To Climate-proof Urban Systems, Spaces, and Stories
“Disability only becomes a tragedy when society fails to provide the things we need to lead our lives—job opportunities or barrier-free buildings… It is not a tragedy to me that I'm living in a wheelchair,” said Judy Heumann, an American disability rights activist widely regarded as the "Mother of the Disability Rights Movement." Coming from a woman who used a wheelchair for more than fifty years, this suggests the severity of the impact that the lack of an accessible physical environment has on persons with disabilities (PwDs). With PwDs estimated to form nearly 16 percent (1.3 billion people) of the world's urban population, inaccessible urban social infrastructure is a key issue that needs attention.
Urban social infrastructure (USI) refers to ‘infrastructures of social care’ that offer health, education, employment, transport, entertainment, and other civic services and determine the quality of life. The absence of or inaccessibility of USI not only puts PwDs at a disproportionate disadvantage in running their everyday lives, but also multiplies their risk in the event of climate emergencies, including flash floods, cyclones, heat waves, and earthquakes, to get necessary evacuation and rehabilitation services.
The findings published by the Internal Displacement Monitoring Centre (IDMC), South Asia, present the state of inaccessible makeshift washrooms and bathing areas for PwD women in the relief camps of Cyclone Amphan, Bangladesh, and their fear of harassment. As the intensity and frequency of climate disasters are expected to increase and continue even if we achieve net zero by 2050 (due to long-horizon periods of greenhouse gases and complex climate feedback loops), both mainstream urban climate change adaptation (CCA) and specialised climate disaster relief (CDR) efforts should place ‘USI as levers for social inclusion and cohesion’ and shape them through the lived realities of PwDs instead of ‘dehumanised data’.

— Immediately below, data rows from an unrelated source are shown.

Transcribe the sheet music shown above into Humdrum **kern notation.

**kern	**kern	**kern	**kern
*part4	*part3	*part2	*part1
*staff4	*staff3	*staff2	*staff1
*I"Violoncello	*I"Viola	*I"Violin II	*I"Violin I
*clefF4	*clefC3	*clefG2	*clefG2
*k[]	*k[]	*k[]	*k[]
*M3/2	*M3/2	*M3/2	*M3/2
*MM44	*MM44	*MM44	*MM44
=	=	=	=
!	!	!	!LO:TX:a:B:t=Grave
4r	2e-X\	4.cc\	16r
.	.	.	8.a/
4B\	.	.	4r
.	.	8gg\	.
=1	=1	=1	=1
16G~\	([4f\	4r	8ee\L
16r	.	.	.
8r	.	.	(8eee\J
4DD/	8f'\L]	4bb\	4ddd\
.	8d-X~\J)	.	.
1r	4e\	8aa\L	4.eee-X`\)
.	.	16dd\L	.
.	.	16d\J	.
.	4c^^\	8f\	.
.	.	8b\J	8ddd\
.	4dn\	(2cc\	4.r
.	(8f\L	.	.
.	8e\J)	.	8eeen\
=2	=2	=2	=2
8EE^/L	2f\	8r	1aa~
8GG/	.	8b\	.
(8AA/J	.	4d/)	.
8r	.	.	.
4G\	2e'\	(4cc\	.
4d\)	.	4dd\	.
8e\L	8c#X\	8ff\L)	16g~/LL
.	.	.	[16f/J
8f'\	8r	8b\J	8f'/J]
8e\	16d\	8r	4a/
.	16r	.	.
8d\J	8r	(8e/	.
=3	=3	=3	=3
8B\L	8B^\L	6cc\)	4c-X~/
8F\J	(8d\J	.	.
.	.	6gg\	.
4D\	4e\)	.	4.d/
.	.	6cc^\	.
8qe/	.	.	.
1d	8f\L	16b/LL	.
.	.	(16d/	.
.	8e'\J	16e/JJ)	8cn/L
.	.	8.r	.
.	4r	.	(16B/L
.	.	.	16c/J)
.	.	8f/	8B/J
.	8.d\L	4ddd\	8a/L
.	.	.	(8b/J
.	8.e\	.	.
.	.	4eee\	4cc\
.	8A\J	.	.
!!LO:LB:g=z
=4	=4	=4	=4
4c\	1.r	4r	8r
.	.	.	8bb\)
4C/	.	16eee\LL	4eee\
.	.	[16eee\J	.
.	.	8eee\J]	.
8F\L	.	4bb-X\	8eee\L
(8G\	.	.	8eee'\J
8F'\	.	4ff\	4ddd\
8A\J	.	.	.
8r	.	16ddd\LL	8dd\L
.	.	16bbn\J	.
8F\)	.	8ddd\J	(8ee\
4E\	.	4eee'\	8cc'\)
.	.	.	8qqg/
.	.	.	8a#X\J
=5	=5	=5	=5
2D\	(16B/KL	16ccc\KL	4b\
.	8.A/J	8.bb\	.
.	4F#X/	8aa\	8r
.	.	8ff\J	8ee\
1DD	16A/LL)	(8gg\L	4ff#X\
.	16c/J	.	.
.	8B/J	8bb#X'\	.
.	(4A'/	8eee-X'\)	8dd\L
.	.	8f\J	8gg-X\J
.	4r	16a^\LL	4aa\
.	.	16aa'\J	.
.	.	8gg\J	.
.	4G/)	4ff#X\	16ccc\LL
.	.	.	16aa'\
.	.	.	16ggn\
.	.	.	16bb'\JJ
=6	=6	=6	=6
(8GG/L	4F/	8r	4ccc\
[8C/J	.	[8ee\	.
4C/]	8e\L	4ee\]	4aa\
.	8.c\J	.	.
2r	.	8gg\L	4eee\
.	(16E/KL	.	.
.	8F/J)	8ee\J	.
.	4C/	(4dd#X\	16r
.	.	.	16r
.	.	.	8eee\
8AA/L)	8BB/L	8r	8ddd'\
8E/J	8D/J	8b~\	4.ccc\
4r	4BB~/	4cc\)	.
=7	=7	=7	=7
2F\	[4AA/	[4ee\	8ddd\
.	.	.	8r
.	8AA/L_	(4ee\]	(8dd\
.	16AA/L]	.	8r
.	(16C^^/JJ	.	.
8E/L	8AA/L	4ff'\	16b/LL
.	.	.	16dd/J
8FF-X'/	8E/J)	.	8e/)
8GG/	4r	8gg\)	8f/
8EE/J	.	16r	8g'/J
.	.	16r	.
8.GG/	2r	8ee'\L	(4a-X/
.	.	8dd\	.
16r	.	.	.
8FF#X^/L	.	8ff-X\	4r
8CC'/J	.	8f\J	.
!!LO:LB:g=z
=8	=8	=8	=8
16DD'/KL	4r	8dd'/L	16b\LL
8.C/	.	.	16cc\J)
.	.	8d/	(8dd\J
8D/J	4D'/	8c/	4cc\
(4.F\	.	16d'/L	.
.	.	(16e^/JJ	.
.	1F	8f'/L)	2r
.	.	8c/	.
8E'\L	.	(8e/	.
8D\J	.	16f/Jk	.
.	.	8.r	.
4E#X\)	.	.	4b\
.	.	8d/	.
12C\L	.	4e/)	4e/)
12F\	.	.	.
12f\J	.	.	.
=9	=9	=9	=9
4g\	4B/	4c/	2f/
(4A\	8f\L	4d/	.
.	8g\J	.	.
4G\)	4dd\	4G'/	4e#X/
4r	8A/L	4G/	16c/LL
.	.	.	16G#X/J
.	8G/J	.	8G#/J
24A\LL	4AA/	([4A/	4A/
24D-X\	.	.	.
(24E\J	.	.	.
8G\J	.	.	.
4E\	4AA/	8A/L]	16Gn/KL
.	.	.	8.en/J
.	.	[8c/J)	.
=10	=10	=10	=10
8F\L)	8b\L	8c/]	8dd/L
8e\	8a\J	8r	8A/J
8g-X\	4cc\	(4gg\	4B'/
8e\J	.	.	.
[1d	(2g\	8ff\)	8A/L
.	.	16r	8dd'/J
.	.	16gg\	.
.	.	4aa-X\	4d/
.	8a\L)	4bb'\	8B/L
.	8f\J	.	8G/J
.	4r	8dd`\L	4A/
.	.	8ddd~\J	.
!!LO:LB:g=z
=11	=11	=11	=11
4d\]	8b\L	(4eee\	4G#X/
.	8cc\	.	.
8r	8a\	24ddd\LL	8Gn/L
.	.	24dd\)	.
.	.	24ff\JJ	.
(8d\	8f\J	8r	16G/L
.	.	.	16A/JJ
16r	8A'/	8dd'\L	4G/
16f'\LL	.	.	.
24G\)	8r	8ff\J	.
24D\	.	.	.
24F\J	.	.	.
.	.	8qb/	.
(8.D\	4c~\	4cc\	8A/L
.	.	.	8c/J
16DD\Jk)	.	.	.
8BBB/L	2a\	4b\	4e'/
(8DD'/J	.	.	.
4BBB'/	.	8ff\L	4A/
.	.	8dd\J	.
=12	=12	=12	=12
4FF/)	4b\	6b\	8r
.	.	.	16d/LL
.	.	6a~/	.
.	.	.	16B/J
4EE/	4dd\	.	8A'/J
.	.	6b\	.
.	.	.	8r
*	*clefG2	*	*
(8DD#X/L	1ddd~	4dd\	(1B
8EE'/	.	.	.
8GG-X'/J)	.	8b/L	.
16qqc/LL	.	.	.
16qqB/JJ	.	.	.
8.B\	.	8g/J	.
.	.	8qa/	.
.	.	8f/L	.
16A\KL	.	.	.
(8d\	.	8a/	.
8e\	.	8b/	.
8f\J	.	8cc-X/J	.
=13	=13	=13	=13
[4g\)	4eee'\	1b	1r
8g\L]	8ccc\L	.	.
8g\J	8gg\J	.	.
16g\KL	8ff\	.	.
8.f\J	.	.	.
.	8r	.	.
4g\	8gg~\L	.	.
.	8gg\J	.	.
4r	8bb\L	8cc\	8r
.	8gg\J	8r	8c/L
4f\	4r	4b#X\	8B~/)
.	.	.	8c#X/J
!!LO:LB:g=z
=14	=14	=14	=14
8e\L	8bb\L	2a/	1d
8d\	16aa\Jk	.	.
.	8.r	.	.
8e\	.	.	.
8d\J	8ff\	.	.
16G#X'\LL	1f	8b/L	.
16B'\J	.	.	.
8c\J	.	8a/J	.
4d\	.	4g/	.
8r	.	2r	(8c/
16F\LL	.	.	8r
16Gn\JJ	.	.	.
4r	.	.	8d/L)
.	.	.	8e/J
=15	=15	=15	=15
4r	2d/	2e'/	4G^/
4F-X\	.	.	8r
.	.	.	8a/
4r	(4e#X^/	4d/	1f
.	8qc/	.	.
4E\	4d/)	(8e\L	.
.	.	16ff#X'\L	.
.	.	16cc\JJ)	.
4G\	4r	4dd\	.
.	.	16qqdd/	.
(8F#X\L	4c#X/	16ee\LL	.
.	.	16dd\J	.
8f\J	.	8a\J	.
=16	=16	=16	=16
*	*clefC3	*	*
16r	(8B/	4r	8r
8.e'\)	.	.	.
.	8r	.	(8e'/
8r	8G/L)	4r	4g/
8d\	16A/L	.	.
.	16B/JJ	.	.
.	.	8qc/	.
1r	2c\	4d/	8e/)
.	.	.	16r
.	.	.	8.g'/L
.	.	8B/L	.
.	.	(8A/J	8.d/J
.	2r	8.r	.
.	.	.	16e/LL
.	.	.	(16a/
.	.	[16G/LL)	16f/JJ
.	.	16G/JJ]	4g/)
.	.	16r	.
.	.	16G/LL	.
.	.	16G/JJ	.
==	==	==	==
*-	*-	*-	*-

80 percent of PwDs live in low- and middle-income countries; about 200 billion sq m of additional floor space is projected to be built in Asia and Africa by 2050; and the global adaptation financing gap has increased to US$ 194-366 billion a year. This context presents the inevitable need to achieve inclusive design urgently and cost-effectively, especially in the Global South. Therefore, it is paramount that cities approach USI through the three-level Gender and Inclusion Framework (G&I) of the Infrastructure and Cities for Economic Development (ICED)—minimum compliance, empowerment, and transformation—to progressively enable inclusive and improved climate response and recovery in the near term and strengthen resilience in the long term for PwDs.
Further, to leave no one behind, we must include everything left behind. Though Judy Heumann explicitly said ‘barrier-free buildings’, can the issue be restricted only to buildings or spatial infrastructure? No, that would be a piecemeal approach. To drive and deliver an effective USI, I propose that design innovation is essential across institutional structures and policies (systems), built environment (spaces), and cultural communication (stories)—an ‘SSS framework’. A new thinking-and-doing model for ‘inclusive design’ that combines the G&I framework for answering ‘How to intervene?’ and the SSS framework for answering ‘Where to intervene?’ could place PwDs at the heart of city-making and climate resilience.
The table below illustrates recommendations for CCA and CDR to build and strengthen neighbourhood-level, disability-inclusive (DI) USI through the G&I and SSS frameworks.
In addition to inclusivity and accessibility, the quality of USI is measured by its abundance and diversity in terms of scale and typologies. Understanding disability as a non-homogenous identity could pave the way for thinking beyond ‘ramps and automatic doors’, embracing diversity as the foundational value, and creating surplus USI that leaves no one behind, even in times of climate crisis. Through this piece, I urge for an intersectional view of inclusive cities and communities, linking climate change adaptation (CCA), climate disaster relief (CDR), disability, and urban social infrastructure (USI). Such an intersection could place disability inclusion and innovation as the drivers for climate-proofing urban systems, spaces, and stories.
Though I have been using Systems-Spaces-Stories (SSS) as a framework for policy and design thinking for nearly three years, this is the first blog post explicitly showing its application. Future blogs will continue to build on this framework.